Geral – As novas regras para a fiscalização da Lei Seca já estão valendo em todo o país. A Resolução 1.031 do Conselho Nacional de Trânsito (Contran) entrou em vigor na terça-feira (18) e mudou procedimentos usados nas abordagens. Entre as novidades estão o pré-teste para detectar álcool, a regulamentação do drogômetro e o fim do recolhimento imediato da CNH.
Pré-teste antes do bafômetro
O agente poderá usar um aparelho que detecta álcool no ar ao redor do motorista sem precisar do sopro no bocal. O resultado serve apenas como indicação e não pode, sozinho, gerar multa ou comprovar embriaguez. Se houver indicação de álcool, o motorista passa pelo bafômetro certificado ou por uma avaliação dos sinais de alteração da capacidade psicomotora. O agente também pode usar diretamente o bafômetro tradicional.

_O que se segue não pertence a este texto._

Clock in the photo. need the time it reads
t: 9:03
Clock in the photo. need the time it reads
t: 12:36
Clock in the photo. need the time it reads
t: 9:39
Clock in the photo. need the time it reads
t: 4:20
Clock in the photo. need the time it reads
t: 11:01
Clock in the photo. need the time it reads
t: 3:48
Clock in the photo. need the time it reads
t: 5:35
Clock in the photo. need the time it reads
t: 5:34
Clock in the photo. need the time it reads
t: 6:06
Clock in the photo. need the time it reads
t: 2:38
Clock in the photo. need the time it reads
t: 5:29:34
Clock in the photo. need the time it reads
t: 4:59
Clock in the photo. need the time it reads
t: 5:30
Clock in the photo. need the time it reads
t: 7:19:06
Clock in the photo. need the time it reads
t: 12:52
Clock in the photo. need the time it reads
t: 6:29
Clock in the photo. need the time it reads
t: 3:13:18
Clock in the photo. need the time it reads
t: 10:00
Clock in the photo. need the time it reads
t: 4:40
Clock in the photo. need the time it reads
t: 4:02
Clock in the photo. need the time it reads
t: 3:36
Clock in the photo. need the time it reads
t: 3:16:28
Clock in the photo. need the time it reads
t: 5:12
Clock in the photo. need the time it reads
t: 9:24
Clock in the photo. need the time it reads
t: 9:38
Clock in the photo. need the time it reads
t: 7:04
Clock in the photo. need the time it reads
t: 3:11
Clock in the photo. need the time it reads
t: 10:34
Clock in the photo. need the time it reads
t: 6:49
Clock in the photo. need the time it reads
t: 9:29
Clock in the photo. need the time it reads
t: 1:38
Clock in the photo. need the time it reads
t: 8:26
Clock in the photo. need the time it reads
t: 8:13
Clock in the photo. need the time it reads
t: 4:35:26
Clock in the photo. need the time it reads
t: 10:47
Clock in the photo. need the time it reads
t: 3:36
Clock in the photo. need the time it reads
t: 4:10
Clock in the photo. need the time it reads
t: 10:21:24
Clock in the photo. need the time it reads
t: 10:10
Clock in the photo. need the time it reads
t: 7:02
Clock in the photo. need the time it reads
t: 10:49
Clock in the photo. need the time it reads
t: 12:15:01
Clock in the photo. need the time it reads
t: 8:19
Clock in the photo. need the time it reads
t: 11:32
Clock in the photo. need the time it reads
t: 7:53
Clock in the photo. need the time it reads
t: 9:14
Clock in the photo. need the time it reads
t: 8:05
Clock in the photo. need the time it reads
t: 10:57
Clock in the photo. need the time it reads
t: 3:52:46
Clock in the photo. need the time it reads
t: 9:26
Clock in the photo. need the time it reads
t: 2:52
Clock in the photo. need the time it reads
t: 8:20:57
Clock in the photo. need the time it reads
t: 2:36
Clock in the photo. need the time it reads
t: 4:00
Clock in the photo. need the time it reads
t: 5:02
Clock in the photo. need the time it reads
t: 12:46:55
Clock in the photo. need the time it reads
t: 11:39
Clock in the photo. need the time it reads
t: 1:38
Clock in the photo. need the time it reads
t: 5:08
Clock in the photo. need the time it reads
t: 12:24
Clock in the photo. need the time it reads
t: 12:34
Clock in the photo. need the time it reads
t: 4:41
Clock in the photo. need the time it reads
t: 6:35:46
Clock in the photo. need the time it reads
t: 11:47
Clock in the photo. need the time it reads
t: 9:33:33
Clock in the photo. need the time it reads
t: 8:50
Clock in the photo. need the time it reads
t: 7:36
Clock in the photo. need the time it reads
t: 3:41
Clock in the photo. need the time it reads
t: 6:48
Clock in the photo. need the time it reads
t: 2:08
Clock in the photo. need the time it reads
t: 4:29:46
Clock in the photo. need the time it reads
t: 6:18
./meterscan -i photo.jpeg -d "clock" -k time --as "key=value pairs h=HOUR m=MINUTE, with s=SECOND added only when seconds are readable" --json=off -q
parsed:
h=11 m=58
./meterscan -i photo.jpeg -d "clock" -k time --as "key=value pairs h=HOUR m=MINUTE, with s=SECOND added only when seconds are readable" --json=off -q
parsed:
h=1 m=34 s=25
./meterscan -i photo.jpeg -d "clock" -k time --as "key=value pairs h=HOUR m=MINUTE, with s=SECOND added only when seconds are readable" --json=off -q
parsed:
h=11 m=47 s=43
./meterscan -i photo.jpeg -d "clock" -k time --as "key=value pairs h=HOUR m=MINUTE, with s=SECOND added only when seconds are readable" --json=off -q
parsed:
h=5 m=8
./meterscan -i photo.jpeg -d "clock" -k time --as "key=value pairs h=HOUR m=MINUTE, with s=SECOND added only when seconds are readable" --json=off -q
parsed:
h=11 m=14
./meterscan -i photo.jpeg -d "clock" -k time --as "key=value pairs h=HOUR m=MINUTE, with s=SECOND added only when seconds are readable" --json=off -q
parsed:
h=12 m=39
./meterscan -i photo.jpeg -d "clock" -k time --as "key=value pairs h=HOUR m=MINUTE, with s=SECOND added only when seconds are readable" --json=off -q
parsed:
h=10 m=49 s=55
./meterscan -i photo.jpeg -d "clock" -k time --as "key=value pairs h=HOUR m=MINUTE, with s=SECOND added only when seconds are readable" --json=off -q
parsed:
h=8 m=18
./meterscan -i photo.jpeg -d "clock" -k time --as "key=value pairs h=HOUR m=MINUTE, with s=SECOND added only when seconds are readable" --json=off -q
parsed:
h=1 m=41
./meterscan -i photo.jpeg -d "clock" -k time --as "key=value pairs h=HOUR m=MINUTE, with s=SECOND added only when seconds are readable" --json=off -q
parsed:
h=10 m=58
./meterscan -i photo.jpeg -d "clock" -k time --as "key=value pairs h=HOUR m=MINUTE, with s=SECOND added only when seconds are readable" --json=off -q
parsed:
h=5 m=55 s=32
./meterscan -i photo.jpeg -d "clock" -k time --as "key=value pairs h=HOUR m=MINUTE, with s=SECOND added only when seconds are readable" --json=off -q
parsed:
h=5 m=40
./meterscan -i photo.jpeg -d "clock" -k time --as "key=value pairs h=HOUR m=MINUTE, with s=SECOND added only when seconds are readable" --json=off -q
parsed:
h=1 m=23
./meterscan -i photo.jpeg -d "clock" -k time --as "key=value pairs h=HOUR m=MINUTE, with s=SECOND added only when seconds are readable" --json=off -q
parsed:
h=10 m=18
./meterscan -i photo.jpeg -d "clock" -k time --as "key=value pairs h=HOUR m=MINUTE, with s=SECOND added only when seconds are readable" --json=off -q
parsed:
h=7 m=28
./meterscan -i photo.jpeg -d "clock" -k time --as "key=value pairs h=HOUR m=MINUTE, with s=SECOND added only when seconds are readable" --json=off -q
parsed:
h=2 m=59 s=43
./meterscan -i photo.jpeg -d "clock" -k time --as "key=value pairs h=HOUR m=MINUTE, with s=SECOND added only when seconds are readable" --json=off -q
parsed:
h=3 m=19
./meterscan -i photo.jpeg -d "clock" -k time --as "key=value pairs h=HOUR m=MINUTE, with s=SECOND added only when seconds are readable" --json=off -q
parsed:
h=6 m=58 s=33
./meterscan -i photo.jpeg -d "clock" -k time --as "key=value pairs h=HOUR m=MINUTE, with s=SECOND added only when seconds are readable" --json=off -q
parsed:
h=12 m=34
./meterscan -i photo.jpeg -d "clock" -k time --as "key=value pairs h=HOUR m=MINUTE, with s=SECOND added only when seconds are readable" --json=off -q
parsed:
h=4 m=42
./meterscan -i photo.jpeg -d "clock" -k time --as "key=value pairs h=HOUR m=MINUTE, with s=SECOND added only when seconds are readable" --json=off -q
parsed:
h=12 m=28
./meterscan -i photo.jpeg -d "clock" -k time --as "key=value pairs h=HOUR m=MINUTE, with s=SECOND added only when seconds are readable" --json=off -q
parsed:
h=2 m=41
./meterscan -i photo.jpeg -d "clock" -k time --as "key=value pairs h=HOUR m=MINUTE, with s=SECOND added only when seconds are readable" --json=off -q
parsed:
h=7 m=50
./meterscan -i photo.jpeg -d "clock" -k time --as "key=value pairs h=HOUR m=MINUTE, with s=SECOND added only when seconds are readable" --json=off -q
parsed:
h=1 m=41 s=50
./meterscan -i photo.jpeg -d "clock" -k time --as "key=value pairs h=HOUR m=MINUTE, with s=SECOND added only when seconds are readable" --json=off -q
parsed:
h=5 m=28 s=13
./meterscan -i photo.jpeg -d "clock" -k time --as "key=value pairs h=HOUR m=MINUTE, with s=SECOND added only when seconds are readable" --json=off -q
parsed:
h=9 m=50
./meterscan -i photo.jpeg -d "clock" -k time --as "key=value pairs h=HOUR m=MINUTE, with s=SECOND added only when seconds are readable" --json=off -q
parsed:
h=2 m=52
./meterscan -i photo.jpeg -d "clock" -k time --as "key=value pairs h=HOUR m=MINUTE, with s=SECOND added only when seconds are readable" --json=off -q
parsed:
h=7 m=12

Drogômetro ainda depende de certificação
A resolução também regulamenta aparelhos capazes de detectar drogas. O equipamento aponta apenas a presença da substância e não mede a quantidade. O resultado deve constar na ocorrência junto com as informações do aparelho. Os drogômetros ainda precisam de certificação e não há prazo para que comecem a ser usados nas blitzes.
CNH não será mais recolhida
O agente de trânsito não poderá mais recolher a CNH nas infrações relacionadas à Lei Seca. A suspensão do direito de dirigir continua sendo de 12 meses, mas dependerá de processo administrativo com direito de defesa. O carro continuará retido até a chegada de outro motorista habilitado. Se ninguém aparecer ou o substituto não tiver condições de dirigir, o veículo será recolhido.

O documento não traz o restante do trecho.